• [SELECTED TEXT]

>> START

For his latest novel, Garth Nix, author of the Old Kingdom, Seventh Tower and Keys to the Kingdom fantasy series, channels his earlier life in the book trade, including work as a bookseller and in publishing. In The Left-Handed Booksellers of London, Susan Arkshaw, 18, has come to a somewhat different 1983 London to begin art school and search for her father but immediately becomes embroiled in a magical world that she did not know existed. She is rescued and assisted in her quest by Merlin St. Jacques, one of the innately magical booksellers of London who are, as Nix says, “authorized to kill... and sell books.” Nix spoke with PW about his writing methodology, his source materials, and the audience for his works.

Other than your Have Sword, Will Travel collaboration with Sean Williams, your recent works have been standalone stories. How does your work change when writing a single-volume tale?

I’m not sure that it does change all that much! I always try to tell a complete and satisfying story in a single book, even if it is planned as a part of a series. As a corollary of that, I also invest intended standalones with enough interesting threads that can be pulled or joined to make new stories. Even my short stories, someone once commented, usually feel like they are part of bigger stories while being complete in themselves. I take this as a feature, rather than a bug.

In Booksellers, you refer to several classic authors for young people and adults. Was this just a sneaky way of handselling some of your favorites or does it serve a specific purpose in building out the bookseller’s world? How did you decide which books and other objects to feature in the book shops?

It’s both, I think. A large part of my writing is often about places I would like to exist and which I could visit or live in, like the Abhorsen’s House or the Clayr’s Glacier in the Old Kingdom books or the Star Fortress in Angel Mage or, indeed, the two bookshops in The Left-Handed Booksellers of London. But I think if I imagine places I’d be fascinated to see, then that will also work for readers, and part of creating the reality of those places is to get the small details right, which will build up sufficient imaginative fuel for the reader’s mind to supply the rest.

The rich folklore of the British Isles plays a large part in Booksellers. How did you choose which creatures and figures to use? Are some of the foes that Susan and Merlin face original, or are they all drawn from folklore?

Much of what I do is instinctive, based upon a lifetime of reading folklore, fairy stories, history, and fantasy. I know what kind of emotion or tone I want to get in the story to eventually transfer to the reader, and that influences everything, including what creatures or magic I might need. Sometimes it will be an existing entity or artifact from folklore, sometimes I will adapt something, and sometimes I will make it up. The Shuck, early in the book, is straight from East Anglian folklore. The Kexa, or hemlock cat, which appears later, is made up but draws upon some folk beliefs about both cats and hemlock. Invented creatures or lore always work better when they resonate with existing folklore, history, or superstition.

>> END

• [DATA ENTRIES]

>> START

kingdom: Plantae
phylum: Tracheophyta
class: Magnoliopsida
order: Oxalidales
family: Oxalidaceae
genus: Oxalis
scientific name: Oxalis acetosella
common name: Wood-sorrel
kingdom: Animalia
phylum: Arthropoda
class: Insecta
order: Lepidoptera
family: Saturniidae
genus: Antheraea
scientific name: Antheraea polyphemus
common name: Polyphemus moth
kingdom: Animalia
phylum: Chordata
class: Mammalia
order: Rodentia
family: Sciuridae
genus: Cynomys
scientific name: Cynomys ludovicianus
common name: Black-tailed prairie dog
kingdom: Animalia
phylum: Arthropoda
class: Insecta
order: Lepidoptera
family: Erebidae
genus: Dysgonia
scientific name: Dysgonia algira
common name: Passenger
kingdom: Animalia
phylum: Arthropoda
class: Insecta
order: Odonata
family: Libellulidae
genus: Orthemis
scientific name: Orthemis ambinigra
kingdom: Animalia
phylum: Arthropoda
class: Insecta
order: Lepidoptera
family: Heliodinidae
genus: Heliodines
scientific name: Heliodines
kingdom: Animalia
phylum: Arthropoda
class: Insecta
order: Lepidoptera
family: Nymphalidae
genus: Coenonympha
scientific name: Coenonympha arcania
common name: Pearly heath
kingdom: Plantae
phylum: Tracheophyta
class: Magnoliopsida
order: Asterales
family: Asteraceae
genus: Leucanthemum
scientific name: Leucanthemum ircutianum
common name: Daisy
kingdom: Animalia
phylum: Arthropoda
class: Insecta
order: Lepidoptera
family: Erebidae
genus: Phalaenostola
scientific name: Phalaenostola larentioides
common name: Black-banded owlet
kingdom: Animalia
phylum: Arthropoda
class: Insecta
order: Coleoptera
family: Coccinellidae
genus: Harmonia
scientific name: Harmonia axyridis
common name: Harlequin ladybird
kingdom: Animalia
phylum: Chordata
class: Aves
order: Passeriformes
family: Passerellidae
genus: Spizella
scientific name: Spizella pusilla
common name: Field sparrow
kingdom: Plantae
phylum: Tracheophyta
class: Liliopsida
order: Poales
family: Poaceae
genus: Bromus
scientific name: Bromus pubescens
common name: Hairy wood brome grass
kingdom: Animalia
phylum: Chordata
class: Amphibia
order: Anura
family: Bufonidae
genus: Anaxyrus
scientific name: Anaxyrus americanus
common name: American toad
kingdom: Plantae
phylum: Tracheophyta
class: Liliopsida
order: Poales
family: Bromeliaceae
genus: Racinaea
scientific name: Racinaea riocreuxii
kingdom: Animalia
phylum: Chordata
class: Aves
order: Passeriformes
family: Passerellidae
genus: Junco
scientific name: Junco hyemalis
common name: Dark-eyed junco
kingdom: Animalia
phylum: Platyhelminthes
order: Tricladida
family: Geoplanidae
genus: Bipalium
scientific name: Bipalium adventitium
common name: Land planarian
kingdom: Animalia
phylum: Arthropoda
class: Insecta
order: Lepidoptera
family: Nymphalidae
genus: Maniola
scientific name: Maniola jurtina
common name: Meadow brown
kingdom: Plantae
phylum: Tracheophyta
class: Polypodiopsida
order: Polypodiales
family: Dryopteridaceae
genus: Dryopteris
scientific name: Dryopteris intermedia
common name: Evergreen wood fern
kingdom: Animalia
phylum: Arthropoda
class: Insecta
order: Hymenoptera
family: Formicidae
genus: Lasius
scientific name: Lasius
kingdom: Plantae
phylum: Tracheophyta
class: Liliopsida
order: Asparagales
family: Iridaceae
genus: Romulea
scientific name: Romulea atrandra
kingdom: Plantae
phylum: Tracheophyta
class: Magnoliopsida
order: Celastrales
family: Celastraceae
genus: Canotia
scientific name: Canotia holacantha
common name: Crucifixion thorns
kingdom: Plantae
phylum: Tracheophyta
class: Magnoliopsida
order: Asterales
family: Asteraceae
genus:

>> END

In the Garth Nix interview, which region's folklore is the Shuck taken from?

• [REPLY TO THE EXERCISE] East Anglian folklore.